А что, если рецепт прадедушки — это никакой не эликсир вечной молодости, а прохладительный напиток, который князь Собакин сначала изобрел, а потом так полюбил, что решил запечатлеть на фамильном штофе? Кстати, очень возможно. По словам бабули, «папа в рот не брал спиртного». Но ведь не воду же он целыми днями пил в своей усадьбе?
Из магазина вышли мамаша с ребенком: мальчик сжимал в каждой руке по откупоренной бутылке «Новогоднего мандарина» и отпивал из них по очереди, а мать несла в руках пакет с настоящими мандаринами и, видимо, пыталась объяснить сыну, что натуральные продукты куда полезнее химических.
Мир в самом деле был прекрасен, жизнь действительно шла своим чередом. Вскоре пробка рассосалась, и Савицкий за каких-то двадцать минут, без единой остановки — регулировщики расступались, светофоры давали зеленую улицу — добрался до двухэтажного домика в самом конце Яузского бульвара, где жила бабуля.

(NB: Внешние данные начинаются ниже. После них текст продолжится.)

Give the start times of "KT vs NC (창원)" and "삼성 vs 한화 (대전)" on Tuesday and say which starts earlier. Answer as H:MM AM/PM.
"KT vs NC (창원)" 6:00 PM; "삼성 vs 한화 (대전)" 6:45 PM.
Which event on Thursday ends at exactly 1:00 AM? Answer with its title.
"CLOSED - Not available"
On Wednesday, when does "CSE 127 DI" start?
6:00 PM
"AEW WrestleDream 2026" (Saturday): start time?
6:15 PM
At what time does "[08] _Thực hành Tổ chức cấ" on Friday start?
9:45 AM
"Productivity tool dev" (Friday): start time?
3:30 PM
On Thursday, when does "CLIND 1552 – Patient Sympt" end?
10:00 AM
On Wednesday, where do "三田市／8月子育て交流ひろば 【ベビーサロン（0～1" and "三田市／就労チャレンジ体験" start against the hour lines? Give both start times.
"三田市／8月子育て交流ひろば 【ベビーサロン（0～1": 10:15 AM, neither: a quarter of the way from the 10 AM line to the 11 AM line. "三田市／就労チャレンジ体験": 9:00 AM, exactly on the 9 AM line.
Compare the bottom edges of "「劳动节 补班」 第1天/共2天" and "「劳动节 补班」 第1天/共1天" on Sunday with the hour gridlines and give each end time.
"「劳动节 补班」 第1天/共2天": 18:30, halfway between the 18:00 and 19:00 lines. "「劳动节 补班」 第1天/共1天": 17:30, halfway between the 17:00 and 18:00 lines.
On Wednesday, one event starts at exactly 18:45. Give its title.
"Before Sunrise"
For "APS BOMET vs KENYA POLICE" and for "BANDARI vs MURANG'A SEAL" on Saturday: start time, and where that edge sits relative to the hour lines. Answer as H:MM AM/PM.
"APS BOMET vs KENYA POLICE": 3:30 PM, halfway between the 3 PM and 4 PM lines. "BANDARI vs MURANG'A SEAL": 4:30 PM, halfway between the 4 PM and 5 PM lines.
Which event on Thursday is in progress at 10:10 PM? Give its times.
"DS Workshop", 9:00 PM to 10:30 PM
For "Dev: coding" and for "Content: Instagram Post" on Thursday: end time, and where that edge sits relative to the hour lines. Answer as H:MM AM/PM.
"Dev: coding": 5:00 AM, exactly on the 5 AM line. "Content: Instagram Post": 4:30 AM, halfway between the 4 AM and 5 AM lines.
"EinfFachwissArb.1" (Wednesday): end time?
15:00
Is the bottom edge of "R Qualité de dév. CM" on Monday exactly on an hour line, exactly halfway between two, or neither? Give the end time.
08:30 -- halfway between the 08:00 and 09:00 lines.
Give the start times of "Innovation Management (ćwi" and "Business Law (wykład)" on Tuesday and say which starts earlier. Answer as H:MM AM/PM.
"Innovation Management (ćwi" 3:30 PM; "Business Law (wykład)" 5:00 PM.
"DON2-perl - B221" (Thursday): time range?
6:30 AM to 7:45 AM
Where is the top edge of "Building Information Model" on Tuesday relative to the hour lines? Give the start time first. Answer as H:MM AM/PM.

Это был почти кукольный особняк в венском югендстиле, украшенный недавно восстановленной мозаикой, с круглой башенкой на углу. В детстве Пете казалось, что бабуля его, как сказочная королева, живет в собственном замке. Весь дом он считал ее собственностью, а прочих жильцов — ее вассалами. С годами сказка не потускнела и не потеряла свой аромат: входя под своды этого дома, Петр Алексеевич всякий раз погружался в воспоминания детства, где правила своенравная владычица бабушка Лиза, становившаяся то доброй волшебницей, то жестокой Снежной королевой, то милой бабулечкой, то всевластной владычицей морской.
После реставрации в домике разместились различные фонды, союзы, общества и прочие загадочные организации. Но Елизавета Львовна, благодаря своим заслугам перед отечественной культурой, продолжала жить в прежней квартире, не обращая внимания на непонятных ей соседей.
— Ну, как она там? — заботливо спросил Савицкий у домработницы Полины Андреевны, открывшей ему дверь.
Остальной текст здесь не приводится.